In this study, we compared the performance of ML models and DL models in estimating the AGBs of the rubber plantations. Although the prediction process of ML models is intuitive and easy to interpret, their estimation accuracy is influenced by the selection of the type and number of remote sensing feature variables. In contrast, while DL models require more computational resources and longer training times, they have a significant advantage in automatically learning features from input images, thereby reducing the need for manual feature extraction. Furthermore, consistent with the findings of Yu, et al. [83] on maize AGB estimation, the AlexNet-based DCNN model achieved the highest estimation accuracy in this study, outperforming the other DL models. Even though our research confirmed the great potential of DCNNs in estimating rubber AGB, further research is needed to explore whether other DL models, such as YOLO, VGG, and ResNet, can improve the estimation accuracy of crop growth parameters.
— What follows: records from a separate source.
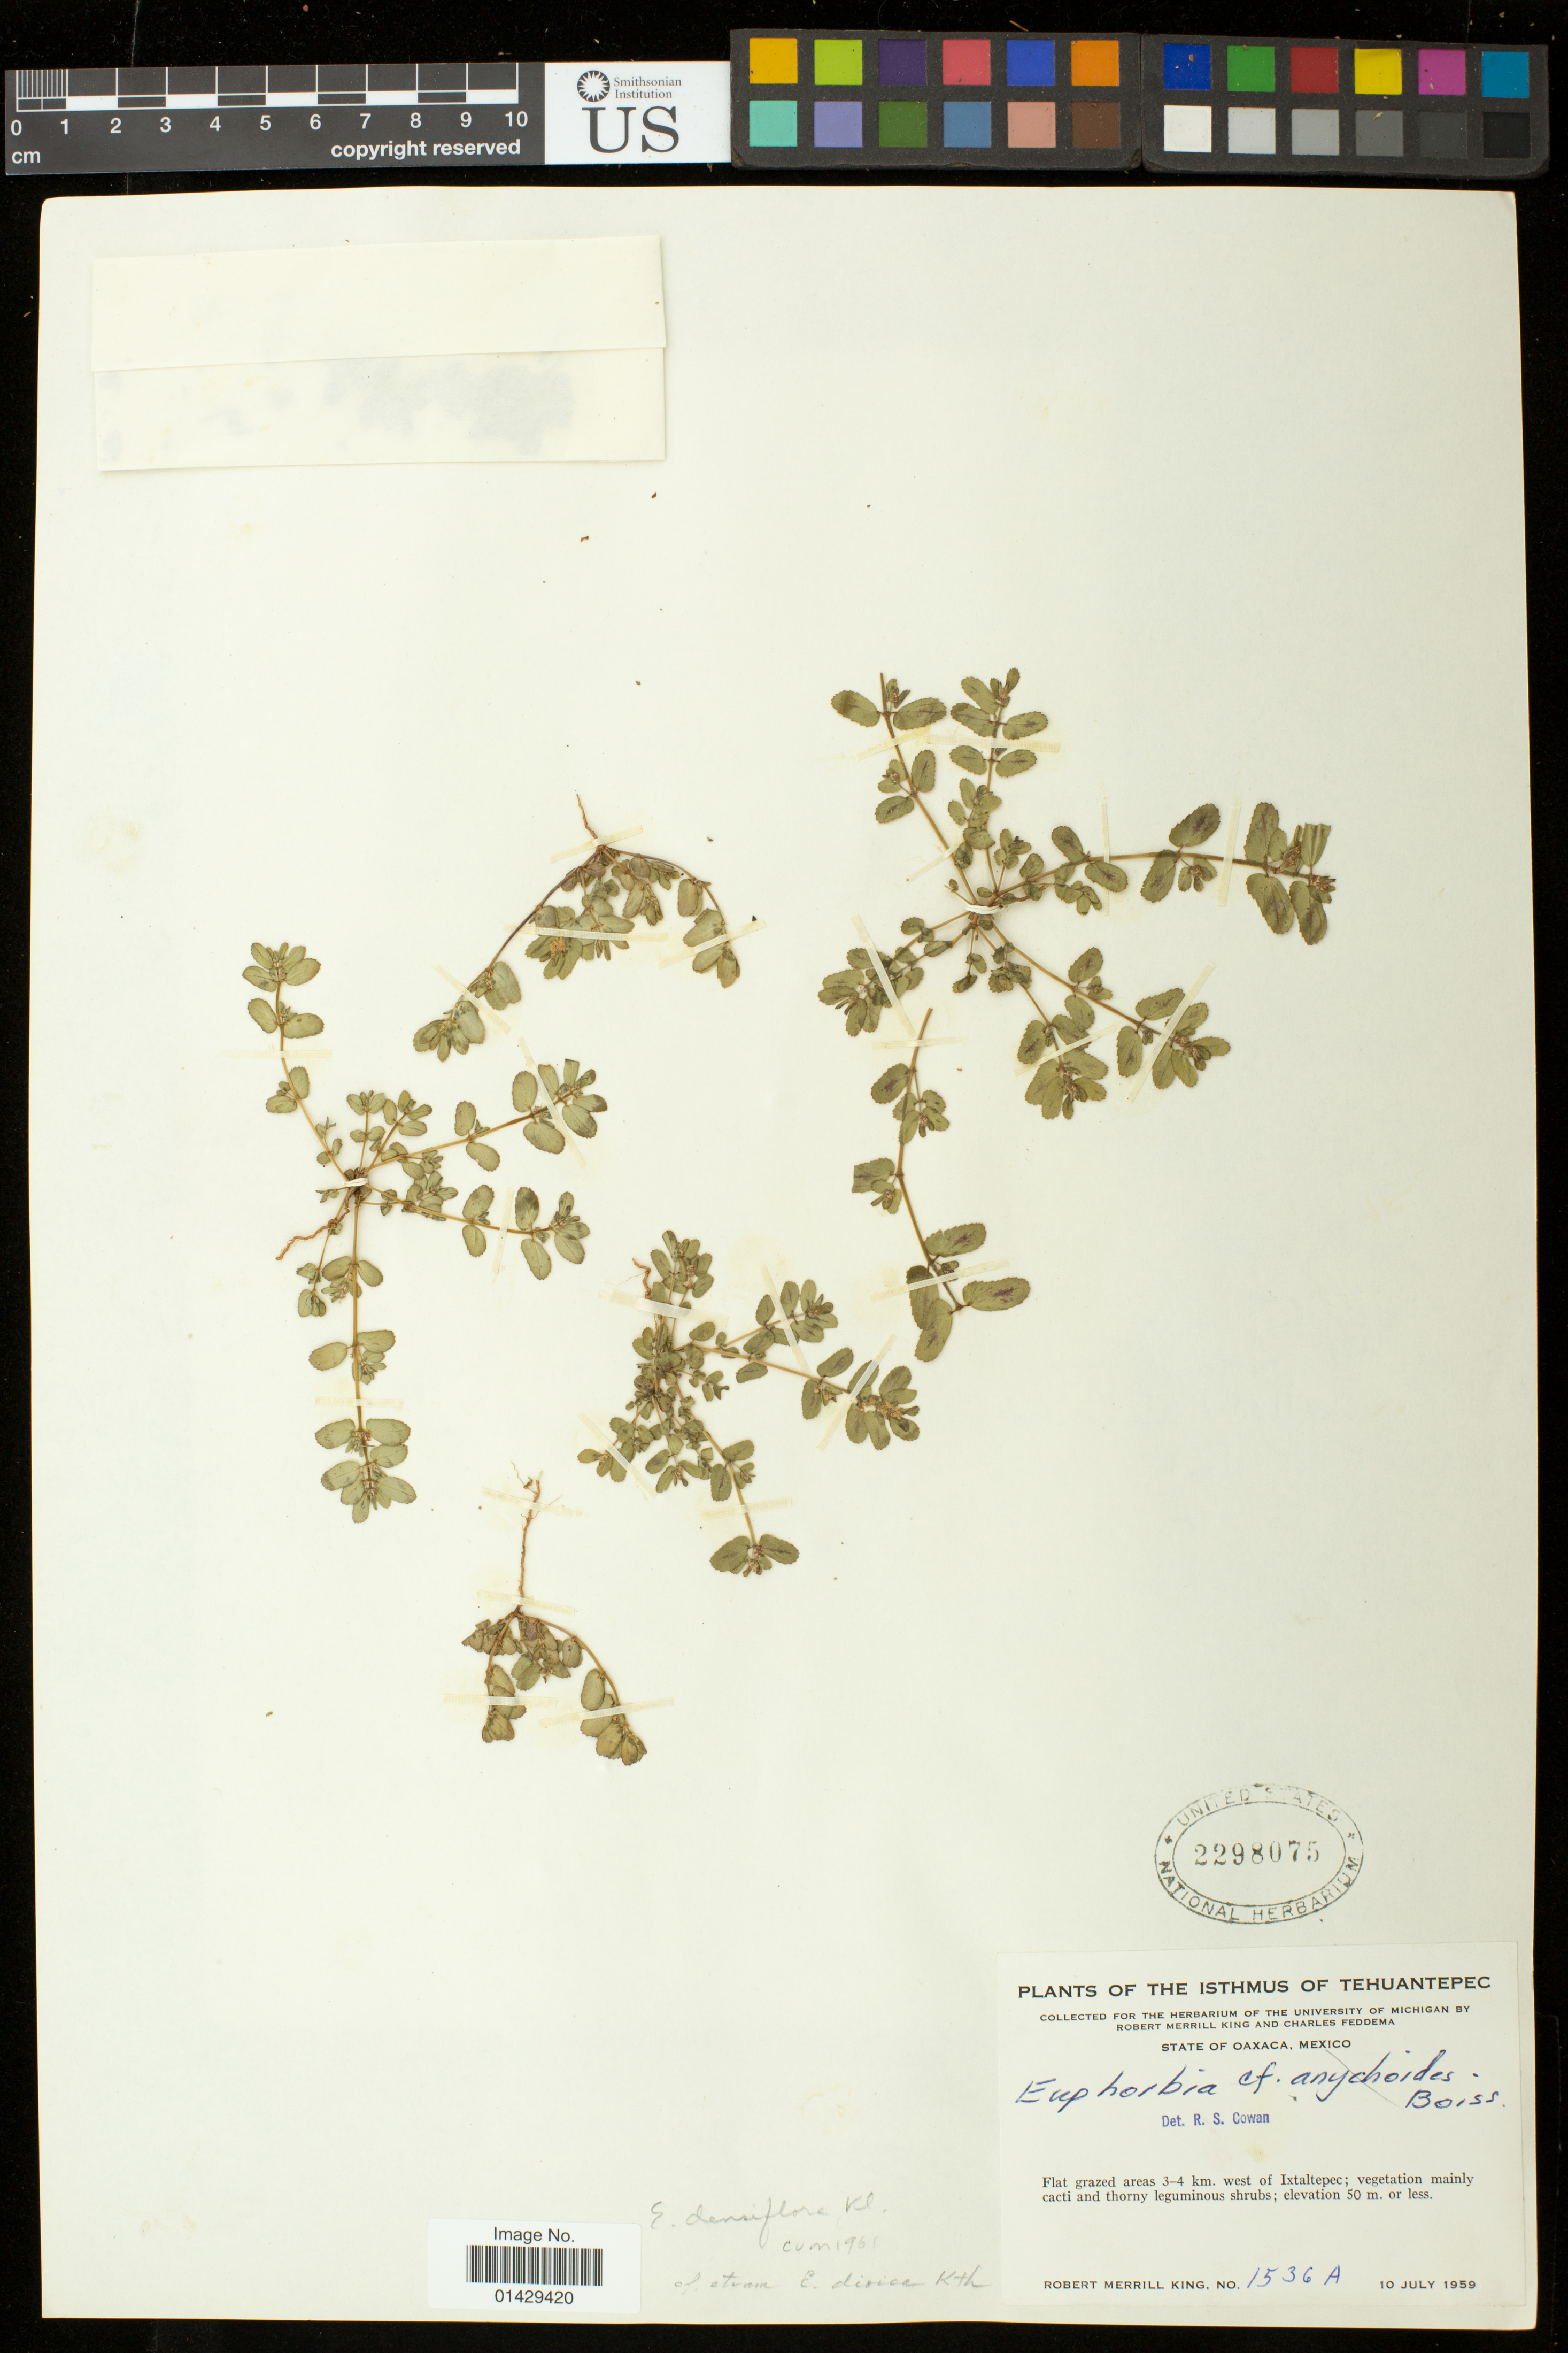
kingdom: Plantae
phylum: Tracheophyta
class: Magnoliopsida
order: Malpighiales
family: Euphorbiaceae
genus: Euphorbia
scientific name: Euphorbia densiflora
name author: (Klotzsch & Garcke) Klotzsch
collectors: R. M. King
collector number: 1536A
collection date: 1959-07-10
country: Mexico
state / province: Oaxaca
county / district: Tehuantepec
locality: Flat grazed areas 3-4 km. west of Ixtaltepec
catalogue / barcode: US 2298075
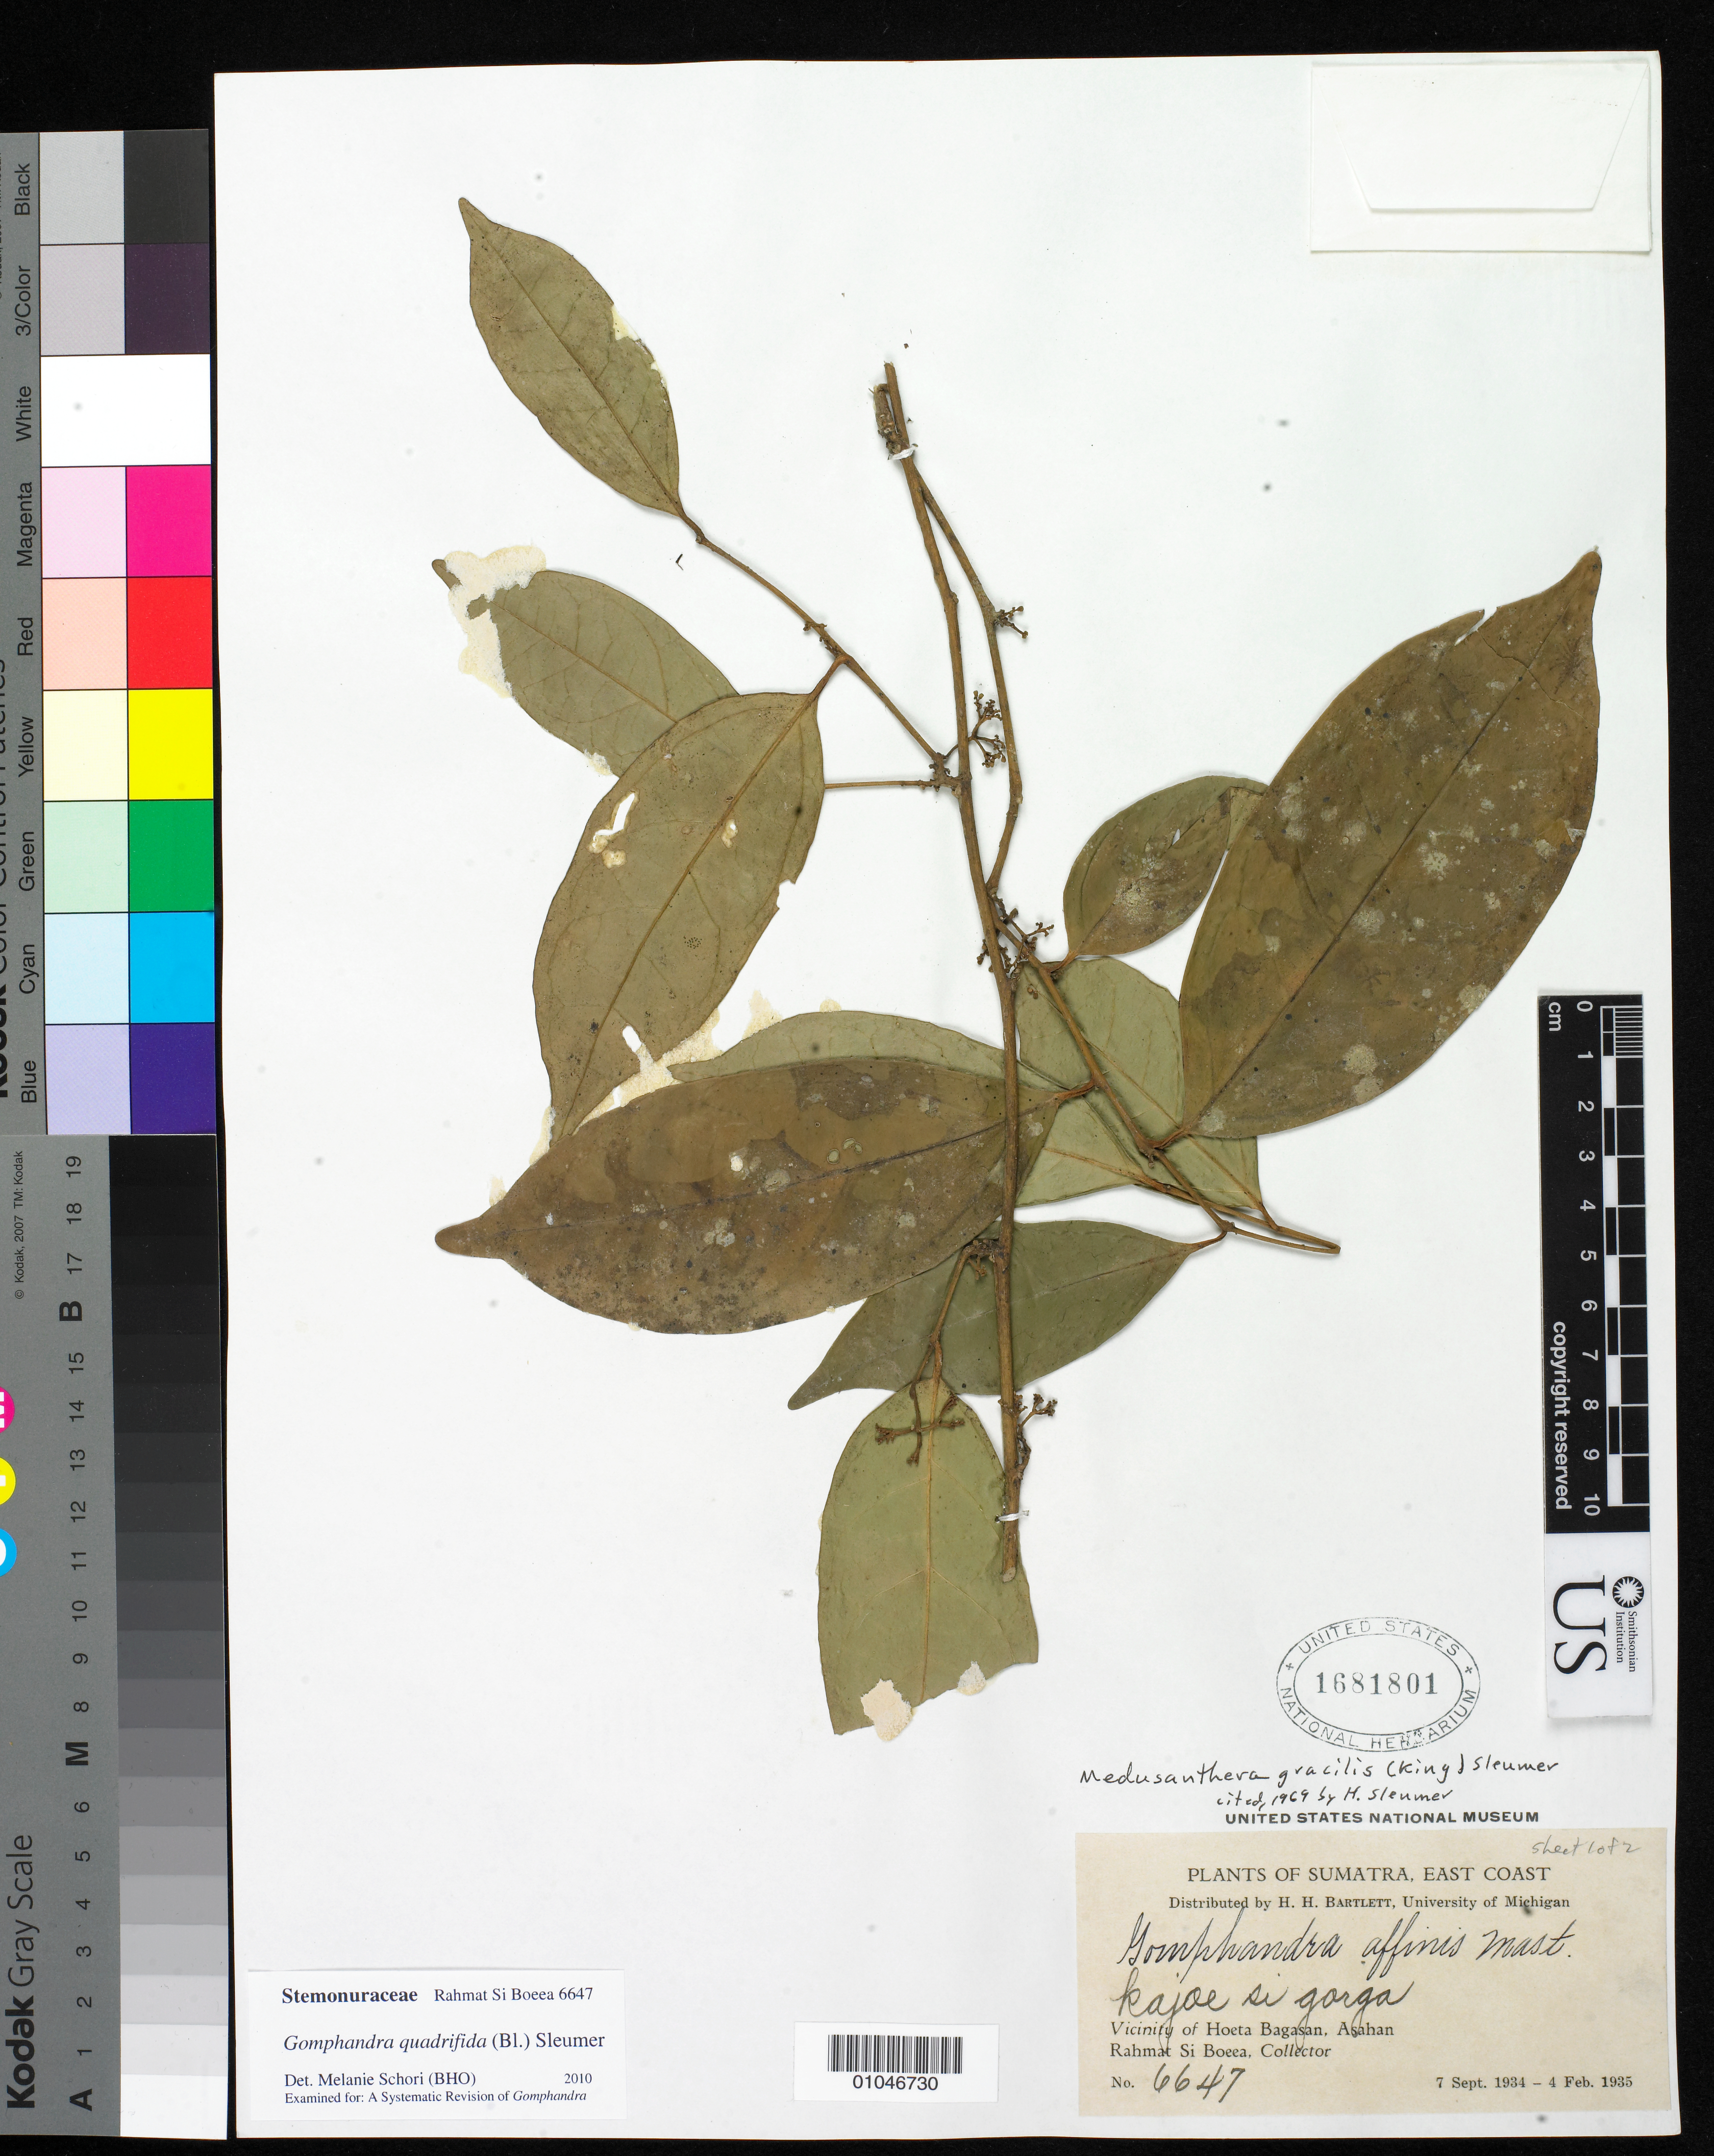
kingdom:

This study emphasized the advantages of combining a DCNN with various band combinations from UAV-based multispectral imagery for AGB estimation in rubber plantations. This suggests that the proposed approach may also be applicable to other physiological and biochemical parameter estimations of crops using hyperspectral imagery for further investigation.

5. Conclusions

This study evaluated the performance of ML models and DL models in estimating the AGBs of the rubber plantations. For the ML models, we found that the PCA-based RFR model achieved the highest accuracy (R² = 0.81, RMSE = 11.63 t/ha, MAE = 9.27 t/ha). In addition, the DL model based on the G, R, and NIR band combination achieved the highest estimation accuracy in this study (R² = 0.89, RMSE = 6.44 t/ha, MAE = 5.72 t/ha). Our study found that integrating the DCNN with appropriate band combinations to extract features from UAV-based multispectral imagery exhibited great potential for improving the accuracy of AGB estimation in rubber plantations. The new DCNN-based method we proposed for estimating the AGB in rubber plantations is not only cost-effective but also reduces the need for manual feature extraction. This study provides a new perspective on the application of DL technology in estimating the physiological and biochemical parameters of forest growth.